- [Work required]
Pictures are to be left out; every line from the one with "Tepih servis Mirijevo" through the end of the data must be transcribed exactly.
::::::
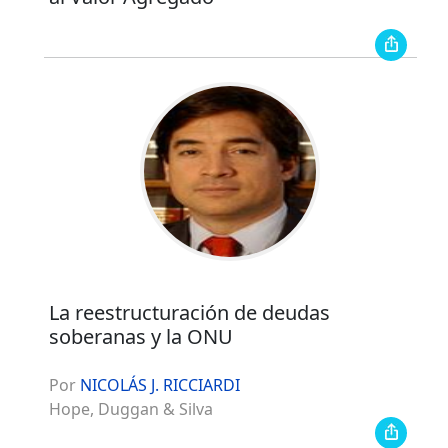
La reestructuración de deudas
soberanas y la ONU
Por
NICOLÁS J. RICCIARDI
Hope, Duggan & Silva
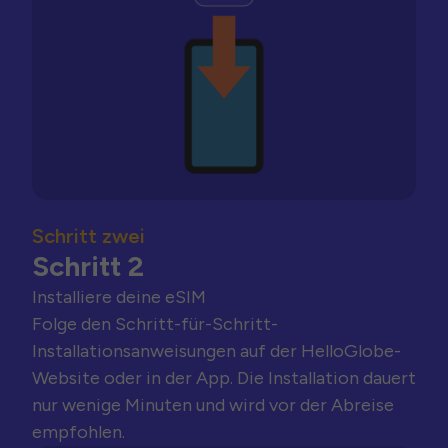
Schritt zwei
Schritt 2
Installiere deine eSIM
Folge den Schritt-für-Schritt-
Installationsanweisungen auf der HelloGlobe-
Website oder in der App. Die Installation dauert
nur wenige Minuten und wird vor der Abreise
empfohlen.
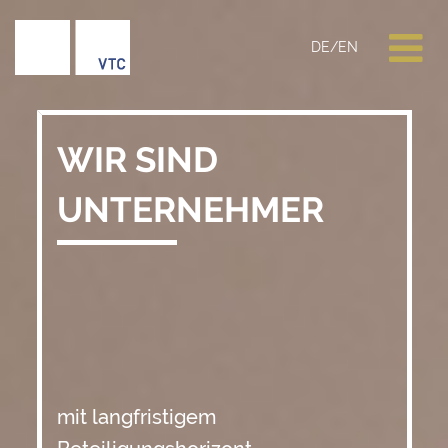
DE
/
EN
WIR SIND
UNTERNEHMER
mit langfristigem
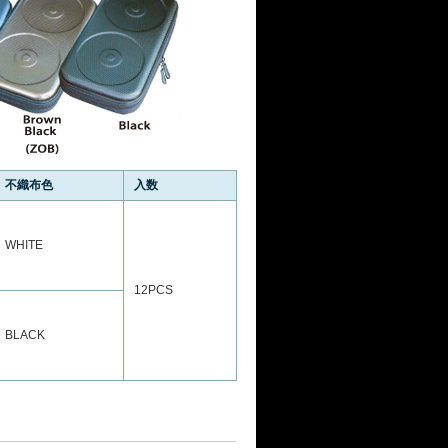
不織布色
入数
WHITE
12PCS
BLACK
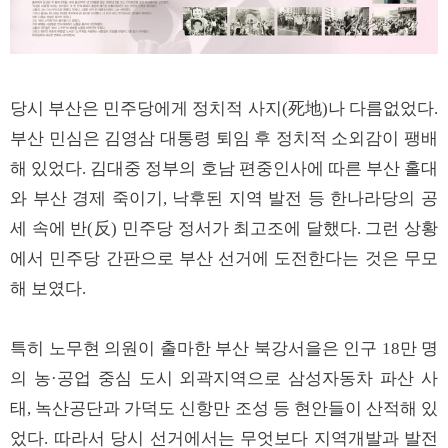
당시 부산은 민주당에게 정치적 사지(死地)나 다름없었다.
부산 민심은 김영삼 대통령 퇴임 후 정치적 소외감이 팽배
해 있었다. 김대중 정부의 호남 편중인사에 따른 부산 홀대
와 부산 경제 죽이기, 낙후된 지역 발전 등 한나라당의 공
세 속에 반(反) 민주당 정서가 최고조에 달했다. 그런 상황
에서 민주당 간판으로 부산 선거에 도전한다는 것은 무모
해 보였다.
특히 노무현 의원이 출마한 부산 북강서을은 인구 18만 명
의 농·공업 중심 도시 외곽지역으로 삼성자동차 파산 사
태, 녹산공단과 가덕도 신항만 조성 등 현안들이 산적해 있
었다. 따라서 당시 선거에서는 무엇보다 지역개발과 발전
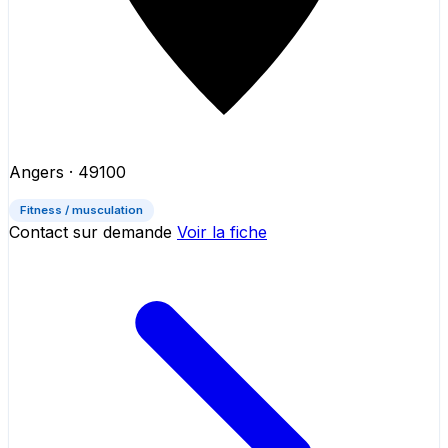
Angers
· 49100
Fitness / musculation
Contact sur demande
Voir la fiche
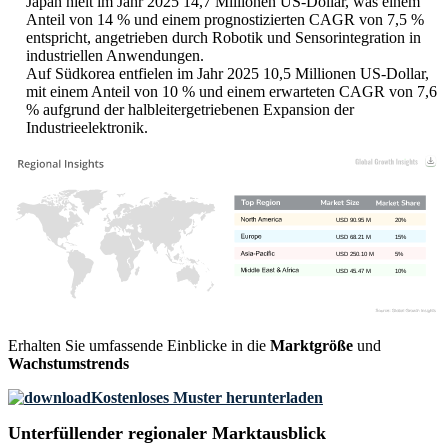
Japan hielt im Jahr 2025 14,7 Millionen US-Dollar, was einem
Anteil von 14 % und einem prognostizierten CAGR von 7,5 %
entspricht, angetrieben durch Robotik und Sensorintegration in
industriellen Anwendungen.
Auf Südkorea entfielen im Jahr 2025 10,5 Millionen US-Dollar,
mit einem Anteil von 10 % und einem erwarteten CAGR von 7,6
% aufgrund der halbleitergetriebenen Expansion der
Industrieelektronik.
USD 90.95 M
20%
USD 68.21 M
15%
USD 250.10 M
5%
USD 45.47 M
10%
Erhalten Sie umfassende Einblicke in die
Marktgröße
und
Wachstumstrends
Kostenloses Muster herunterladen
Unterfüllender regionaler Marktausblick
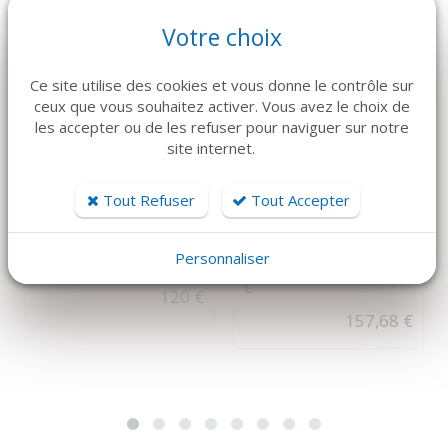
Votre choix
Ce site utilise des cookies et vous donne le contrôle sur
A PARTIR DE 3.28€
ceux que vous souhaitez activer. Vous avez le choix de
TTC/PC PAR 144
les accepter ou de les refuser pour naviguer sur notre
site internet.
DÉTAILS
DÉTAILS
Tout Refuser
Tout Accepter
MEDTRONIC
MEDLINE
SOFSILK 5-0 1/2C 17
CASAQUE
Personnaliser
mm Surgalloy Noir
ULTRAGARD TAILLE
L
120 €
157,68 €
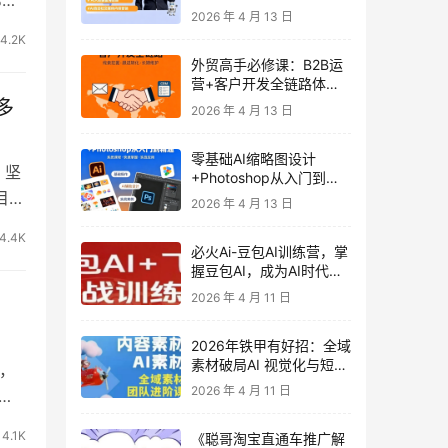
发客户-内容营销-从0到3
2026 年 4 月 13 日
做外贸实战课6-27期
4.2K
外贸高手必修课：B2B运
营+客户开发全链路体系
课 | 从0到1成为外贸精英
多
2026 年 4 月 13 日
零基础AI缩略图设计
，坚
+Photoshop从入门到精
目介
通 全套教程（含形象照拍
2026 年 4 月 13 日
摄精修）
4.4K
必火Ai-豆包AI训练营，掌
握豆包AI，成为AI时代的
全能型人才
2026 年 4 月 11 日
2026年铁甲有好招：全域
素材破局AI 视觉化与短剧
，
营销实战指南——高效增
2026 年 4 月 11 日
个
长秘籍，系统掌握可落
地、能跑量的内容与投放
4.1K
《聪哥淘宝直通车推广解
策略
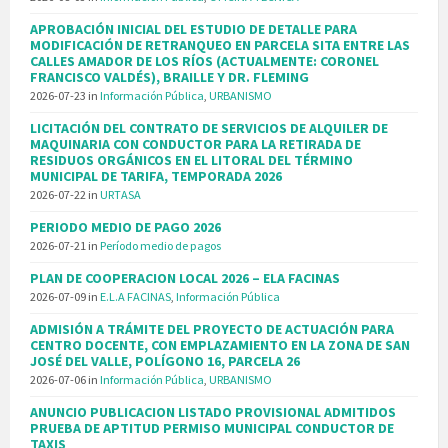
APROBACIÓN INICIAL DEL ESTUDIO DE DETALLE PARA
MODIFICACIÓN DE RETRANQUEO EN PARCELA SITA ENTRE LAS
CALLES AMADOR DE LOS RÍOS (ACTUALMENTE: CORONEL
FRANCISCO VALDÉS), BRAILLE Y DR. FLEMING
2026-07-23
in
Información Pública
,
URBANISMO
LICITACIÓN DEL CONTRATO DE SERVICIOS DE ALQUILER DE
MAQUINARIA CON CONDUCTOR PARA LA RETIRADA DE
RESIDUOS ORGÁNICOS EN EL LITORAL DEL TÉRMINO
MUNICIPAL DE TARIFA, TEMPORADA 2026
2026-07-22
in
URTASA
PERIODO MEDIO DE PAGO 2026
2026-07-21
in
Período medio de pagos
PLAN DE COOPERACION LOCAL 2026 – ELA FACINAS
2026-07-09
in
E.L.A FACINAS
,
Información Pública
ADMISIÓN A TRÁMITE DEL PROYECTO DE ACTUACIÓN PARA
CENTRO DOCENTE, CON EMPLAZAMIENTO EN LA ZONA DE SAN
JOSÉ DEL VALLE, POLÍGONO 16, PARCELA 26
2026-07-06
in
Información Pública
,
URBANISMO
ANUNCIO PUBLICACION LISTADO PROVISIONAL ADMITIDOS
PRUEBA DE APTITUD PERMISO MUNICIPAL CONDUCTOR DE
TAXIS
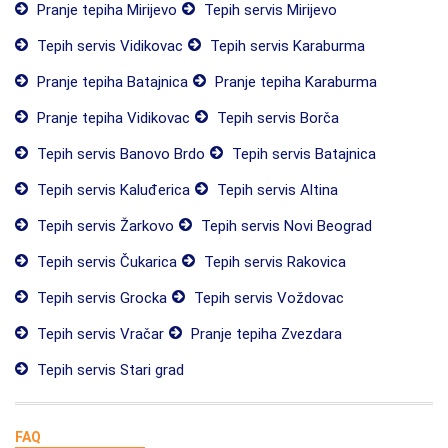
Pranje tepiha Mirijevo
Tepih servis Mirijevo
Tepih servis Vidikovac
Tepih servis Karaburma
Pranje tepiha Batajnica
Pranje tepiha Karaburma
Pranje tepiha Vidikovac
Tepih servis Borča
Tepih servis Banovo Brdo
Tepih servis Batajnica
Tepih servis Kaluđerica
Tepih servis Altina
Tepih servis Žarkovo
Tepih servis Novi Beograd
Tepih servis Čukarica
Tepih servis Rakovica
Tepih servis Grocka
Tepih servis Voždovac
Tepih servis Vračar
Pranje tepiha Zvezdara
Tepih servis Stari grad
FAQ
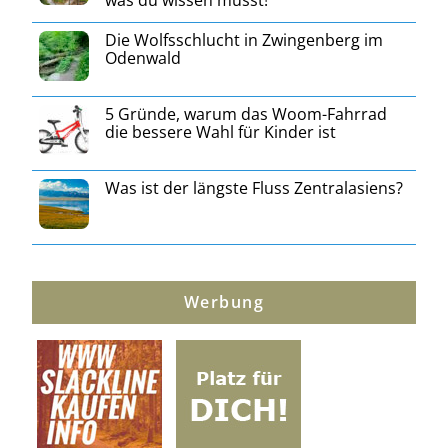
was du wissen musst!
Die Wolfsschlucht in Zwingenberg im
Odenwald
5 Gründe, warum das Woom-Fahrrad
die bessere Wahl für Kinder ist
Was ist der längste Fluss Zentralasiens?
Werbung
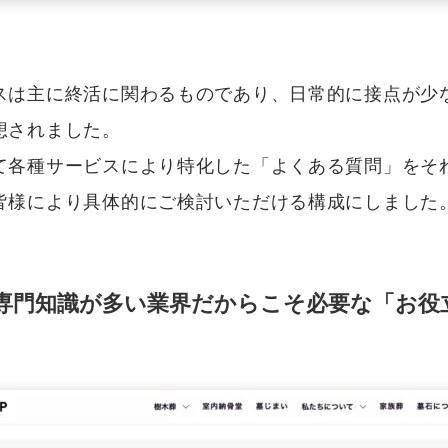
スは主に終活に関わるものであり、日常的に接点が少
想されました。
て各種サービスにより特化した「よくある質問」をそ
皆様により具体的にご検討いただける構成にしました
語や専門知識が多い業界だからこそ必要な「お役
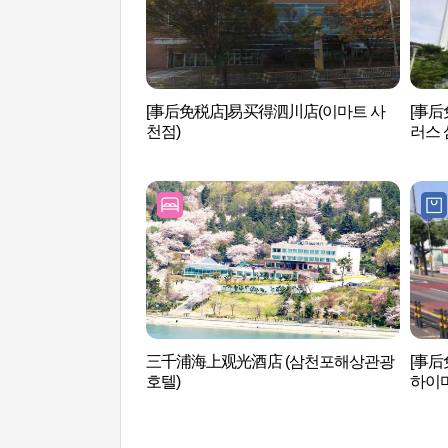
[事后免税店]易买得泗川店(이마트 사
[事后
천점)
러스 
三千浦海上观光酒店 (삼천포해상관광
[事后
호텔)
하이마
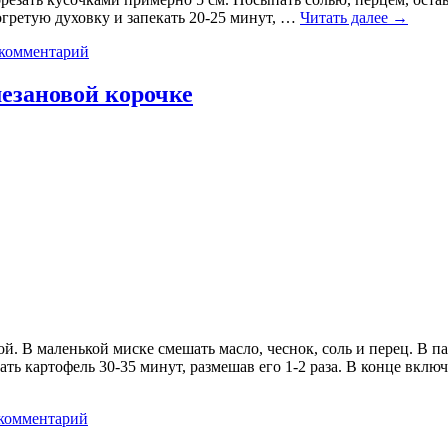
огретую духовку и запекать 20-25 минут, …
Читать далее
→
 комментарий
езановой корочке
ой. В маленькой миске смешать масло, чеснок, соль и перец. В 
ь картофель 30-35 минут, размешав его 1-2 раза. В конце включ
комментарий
::::::
- [Task response]
Tepih servis Mirijevo
Tepih servis Vidikovac
Tepih servis Karaburma
Pranje tepiha Batajnica
Pranje tepiha Karaburma
Pranje tepiha Vidikovac
Tepih servis Borča
Tepih servis Banovo Brdo
Tepih servis Batajnica
Tepih servis Kaluđerica
Tepih servis Altina
Tepih servis Žarkovo
Tepih servis Novi Beograd
Tepih servis Čukarica
Tepih servis Rakovica
Tepih servis Grocka
Tepih servis Voždovac
Tepih servis Vračar
Pranje tepiha Zvezdara
Tepih servis Stari grad
FAQ
was du wissen musst!
Die Wolfsschlucht in Zwingenberg im
Odenwald
5 Gründe, warum das Woom-Fahrrad
die bessere Wahl für Kinder ist
Was ist der längste Fluss Zentralasiens?
Werbung
スは主に終活に関わるものであり、日常的に接点が少
想されました。
て各種サービスにより特化した「よくある質問」をそ
皆様により具体的にご検討いただける構成にしました
語や専門知識が多い業界だからこそ必要な「お役
[事后免税店]易买得泗川店(이마트 사
[事后
천점)
러스 
三千浦海上观光酒店 (삼천포해상관광
[事后
호텔)
하이마
огретую духовку и запекать 20-25 минут, …
Читать далее
→
 комментарий
езановой корочке
ой. В маленькой миске смешать масло, чеснок, соль и перец. В 
ь картофель 30-35 минут, размешав его 1-2 раза. В конце включ
комментарий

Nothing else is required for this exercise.